• **What you will do**: If a record holds a picture, omit the picture, but copy everything else below exactly.

• **Records for the exercise**:
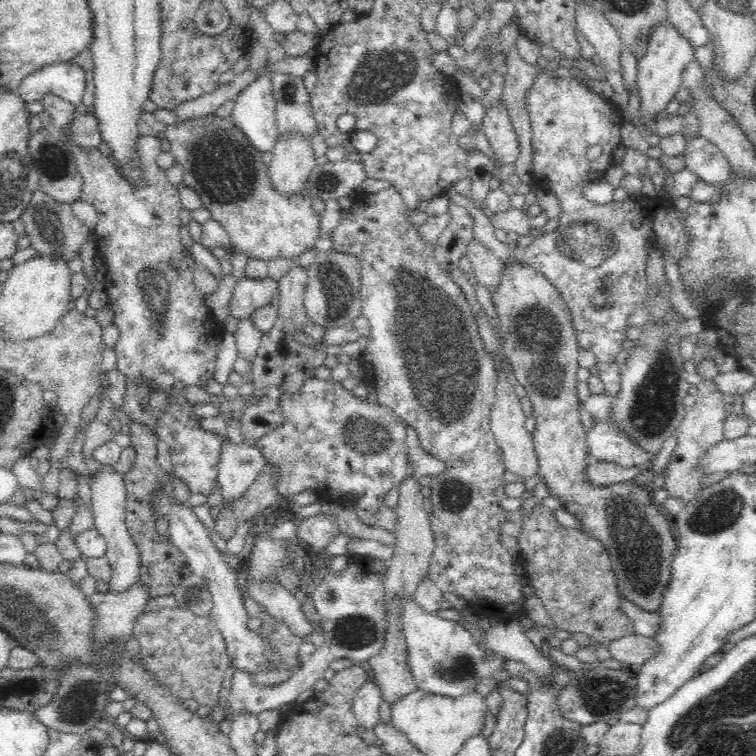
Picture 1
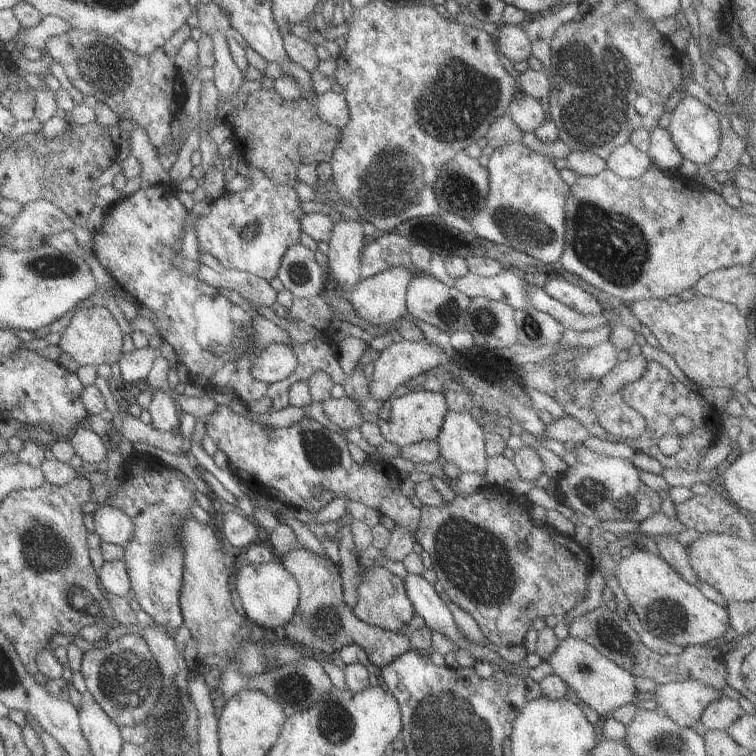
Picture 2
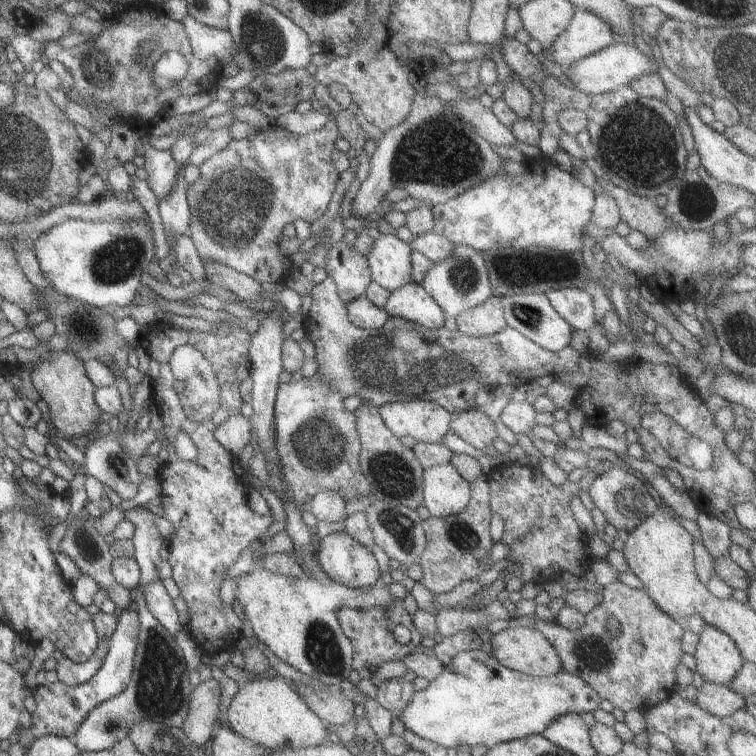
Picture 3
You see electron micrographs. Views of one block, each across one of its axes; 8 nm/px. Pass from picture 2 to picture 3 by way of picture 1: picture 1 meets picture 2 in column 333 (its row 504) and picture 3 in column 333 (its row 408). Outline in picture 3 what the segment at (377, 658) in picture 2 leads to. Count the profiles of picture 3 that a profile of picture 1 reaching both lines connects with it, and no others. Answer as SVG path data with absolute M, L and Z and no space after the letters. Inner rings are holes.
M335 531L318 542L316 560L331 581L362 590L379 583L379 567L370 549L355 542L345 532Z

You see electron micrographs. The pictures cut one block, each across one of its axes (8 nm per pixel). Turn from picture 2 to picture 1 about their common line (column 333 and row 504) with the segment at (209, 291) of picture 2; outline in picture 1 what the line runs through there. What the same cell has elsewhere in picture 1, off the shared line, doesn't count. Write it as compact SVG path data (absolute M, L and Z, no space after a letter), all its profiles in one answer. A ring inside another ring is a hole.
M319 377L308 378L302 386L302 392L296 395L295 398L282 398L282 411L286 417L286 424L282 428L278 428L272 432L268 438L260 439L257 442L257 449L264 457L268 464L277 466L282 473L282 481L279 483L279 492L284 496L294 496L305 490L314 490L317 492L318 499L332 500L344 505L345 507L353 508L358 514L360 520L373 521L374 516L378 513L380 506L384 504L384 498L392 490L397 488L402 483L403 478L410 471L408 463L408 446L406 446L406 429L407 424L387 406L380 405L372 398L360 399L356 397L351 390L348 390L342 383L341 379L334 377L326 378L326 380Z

• **The completed task**:
Picture 1
Picture 2
Picture 3
You see electron micrographs. Views of one block, each across one of its axes; 8 nm/px. Pass from picture 2 to picture 3 by way of picture 1: picture 1 meets picture 2 in column 333 (its row 504) and picture 3 in column 333 (its row 408). Outline in picture 3 what the segment at (377, 658) in picture 2 leads to. Count the profiles of picture 3 that a profile of picture 1 reaching both lines connects with it, and no others. Answer as SVG path data with absolute M, L and Z and no space after the letters. Inner rings are holes.
M335 531L318 542L316 560L331 581L362 590L379 583L379 567L370 549L355 542L345 532Z

You see electron micrographs. The pictures cut one block, each across one of its axes (8 nm per pixel). Turn from picture 2 to picture 1 about their common line (column 333 and row 504) with the segment at (209, 291) of picture 2; outline in picture 1 what the line runs through there. What the same cell has elsewhere in picture 1, off the shared line, doesn't count. Write it as compact SVG path data (absolute M, L and Z, no space after a letter), all its profiles in one answer. A ring inside another ring is a hole.
M319 377L308 378L302 386L302 392L296 395L295 398L282 398L282 411L286 417L286 424L282 428L278 428L272 432L268 438L260 439L257 442L257 449L264 457L268 464L277 466L282 473L282 481L279 483L279 492L284 496L294 496L305 490L314 490L317 492L318 499L332 500L344 505L345 507L353 508L358 514L360 520L373 521L374 516L378 513L380 506L384 504L384 498L392 490L397 488L402 483L403 478L410 471L408 463L408 446L406 446L406 429L407 424L387 406L380 405L372 398L360 399L356 397L351 390L348 390L342 383L341 379L334 377L326 378L326 380Z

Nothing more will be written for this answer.